Famous as one of the inventors of video art, the Fluxus pioneer Nam June Paik was a restless early adaptor across the spectrum of new technologies, employing computers, primitive robotics, and telecommunications gadgetry to create spiritually questing works that remain radical and relevant today. A rare multiple by Paik—who has had a unique work reach an auction record just shy of $650,000—this piece was commissioned by the Whitney Museum in 2000. It raises to fetishistic status a device the late artist seems presciently spooked by: the cellphone.
In March of 2011, Paulo Nazareth set out from Brazil travelling by foot and by bus through 15 countries to reach New York City. He had hoped to carry a sack of bananas with him to sell as part of his contribution to the "Art Positions" section of that year's Art Basel Miami Beach, but border agents confiscated them. Along the way he documented both his journey and the way people reacted to his increasingly disheveled appearance—he wore a pair of flip-flops and refused to wash his feet. This playful photograph of Nazareth buried beneath a mount of cabbage somewhere in Latin America stems from that series, called News From the Americas. The work, priced at $800 in an edition of 10, is an opportunity to collect this rising star, who was featured in the 2013 Venice Biennale's "Encyclopedic Palace" exhibition.
A revered American artist who has been based in Paris since the early 1970s, Sturtevant first came to fame as one of the handful of artists (including Mike Bidlo, and Richard Pettibone) who took Warhol's appropriations as license to one-up his postmodernism by appropriating his appropriations. Over time, Sturtevant—who dropped her given name, Elaine, years ago (take that, Warhol)—took on a whole range of artists, from Lichtenstein and Johns to Paul McCarthy and Joseph Beuys, but in recent years the octogenarian has turned to creating spectacularly current video installations and other digitally derived works that are utterly in key with the freshest art being made today. This edition is a wonderfully edgy and unexpected work by the great artist, who won the Golden Lion for Lifetime Achievement in the 2011 Venice Biennale, and whose works have been fetching staggering multiples of their estimates at auction in recent years, with a record of $710,000 set by one of her ersatz Lichtenstein paintings in 2011.
One of the so-called "Bowery School" artists who rocketed to fame in 2007 after the publication of Ariel Levy's New York magazine cover story "Warhol's Children" (the other two were Dan Colen and the late Dash Snow), Ryan McGinley was the youngest artist to ever have a solo show at the Whitney, at 23. In the last couple of years, he has outgrown his wunderkind image to build a remarkably versatile and expansive body of work. Best known for his raucous nudes of youths frolicking in the great American outdoors ("exuberance is beauty," as William Blake said), McGinley turned heads in 2012 with his provocative Animals series pairing nude models with even-less-bashful critters. This piece is a lovely example of that instantly recognizable series by the artist, who photographs frequently surpass their estimates at auction.

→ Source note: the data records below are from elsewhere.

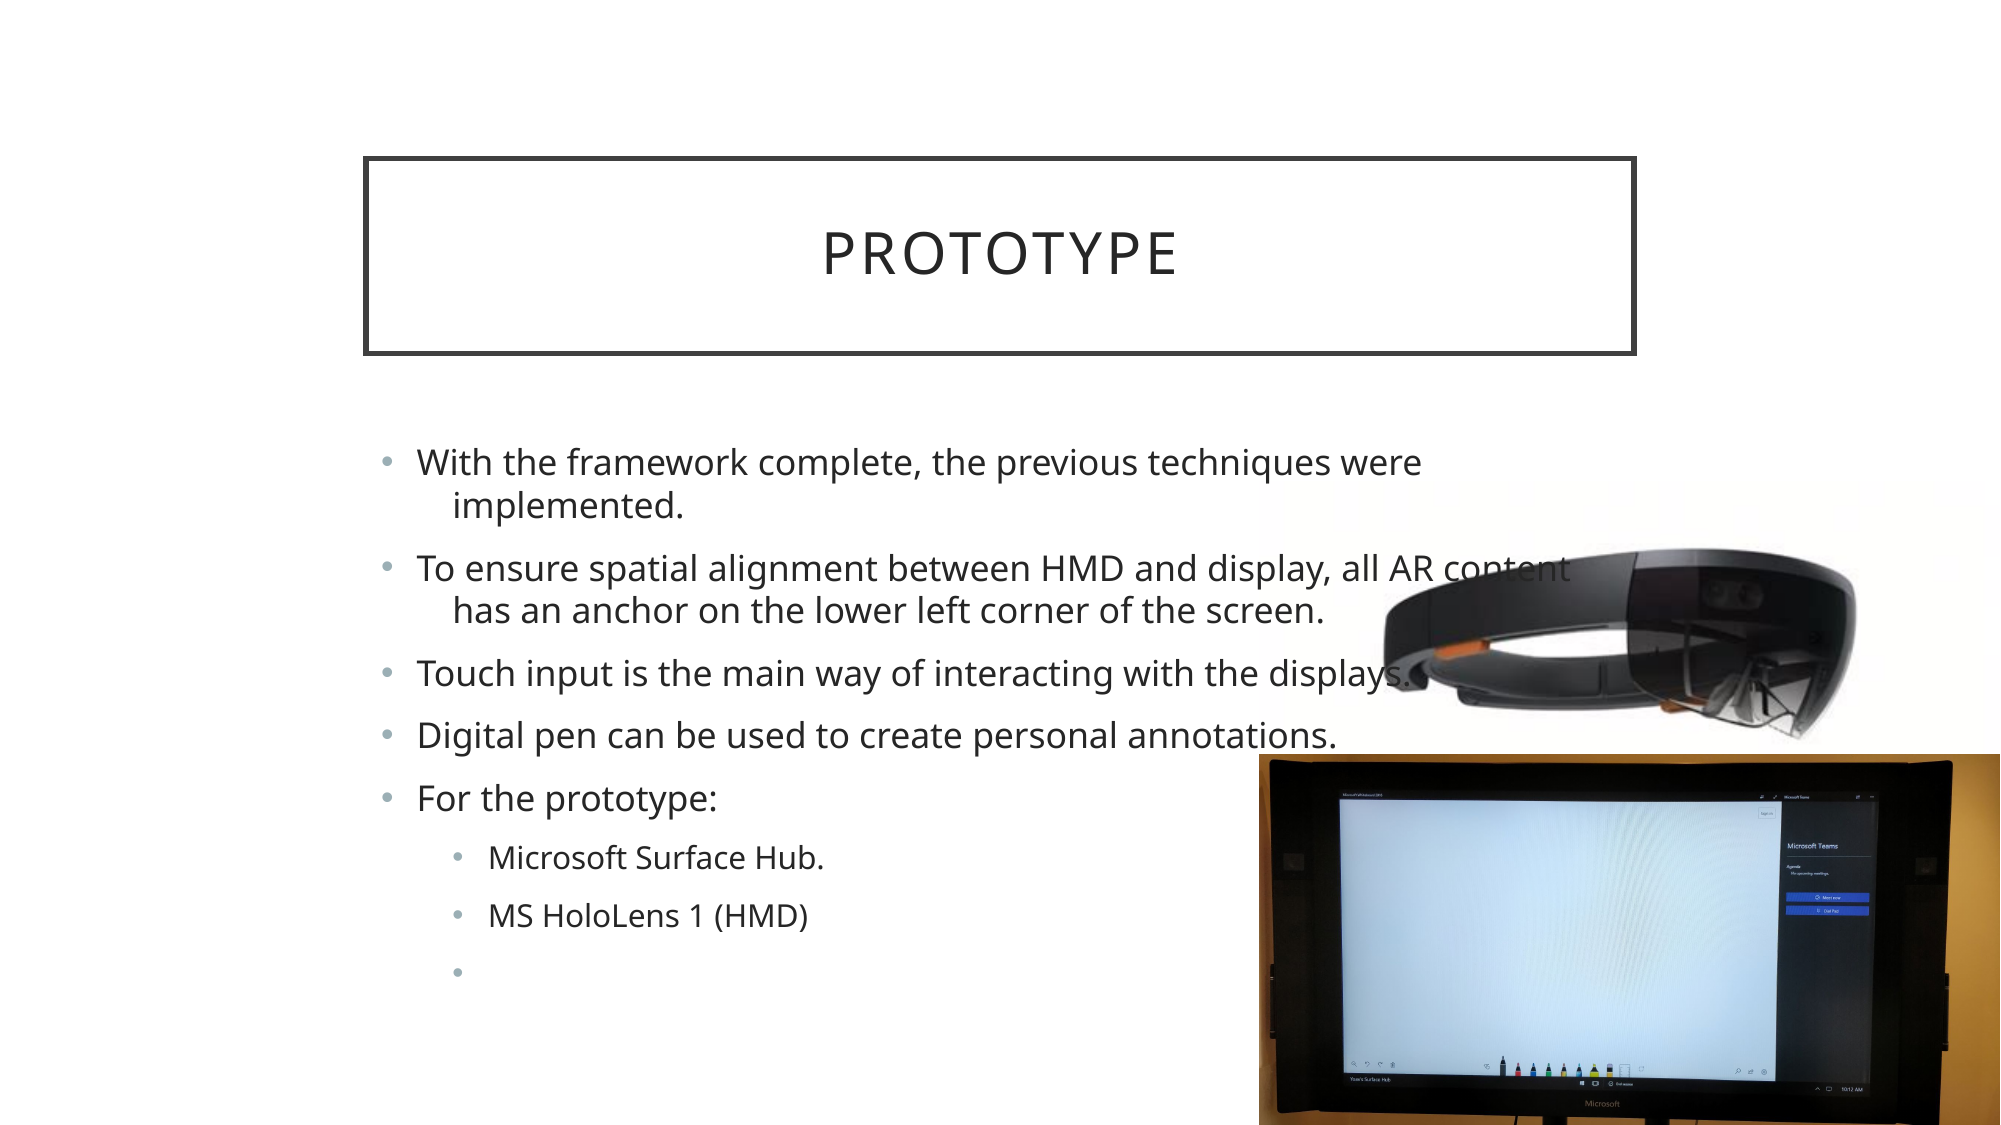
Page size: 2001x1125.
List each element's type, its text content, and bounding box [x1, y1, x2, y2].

title prototype [366, 158, 1634, 354]
list With the framework complete, the previous techniques were implemented. To ensure spatial alignment between HMD and display, all AR content has an anchor on the lower left corner of the screen. Touch input is the main way of interacting with the displays. Digital pen can be used to create personal annotations. For the prototype: Microsoft Surface Hub. MS HoloLens 1 (HMD) [366, 432, 1634, 942]
picture [1259, 481, 2000, 1125]
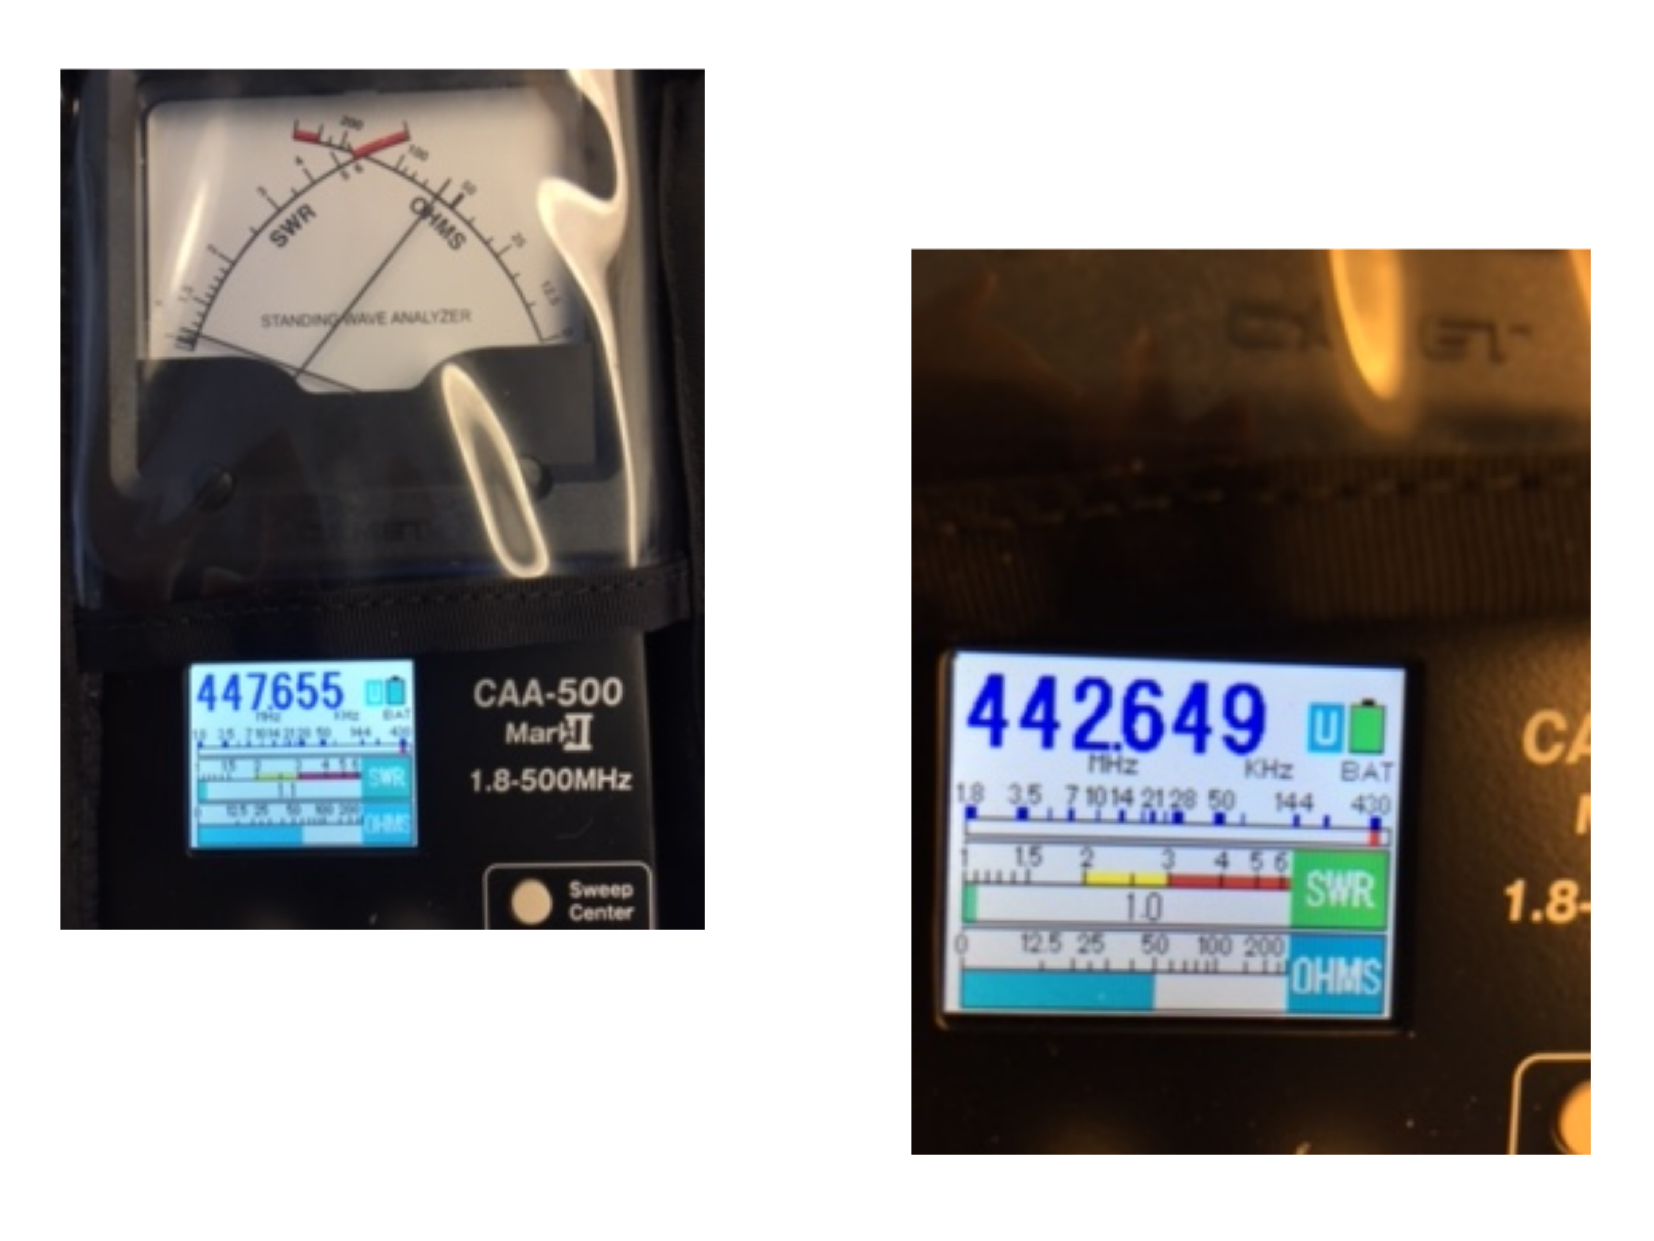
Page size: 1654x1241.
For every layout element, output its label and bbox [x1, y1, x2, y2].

Born in Karachi, Pakistan, the artist Huma Bhabha creates raw, often spooky sculptures and works on paper that appear as if they were beamed in either from a barbaric distant past or, more likely, a dystopian future where society has regressed. This indeterminacy in her work, as well as the exquisite technical skill she puts into producing her art, has made her a favorite of some of today's most important curators, from Okwui Enwezor and Massimiliano Gioni to Ann Temkin and Bob Nickas, who have all included her in major shows. (She was also in the 2010 Whitney Biennial.) This unique piece, which unnervingly sets what looks like a prosthetic foot in a bleak landscape distinguished only by its horizon line (à la Philip Guston), is an opportunity to collect a signature expression of this major artist's work.
An important work from one of Fred Sandback's earliest series, this 1968 piece shows the legendary Minimalist artist working with the colored lines in space that would become his calling card. At the time, he was still finishing up his studies at Yale, where he had been mentored by Robert Morris and Donald Judd, and he was working through his formal ideas using wire and elastic rather than the yarn he would eventually use to build his larger installations. Originating during the most sought-after period of the artist's career and executed to complete an edition of 25 after the artist's death in 2003, this sculpture is a domestically scaled version of the room-filling works that have become icons of American art.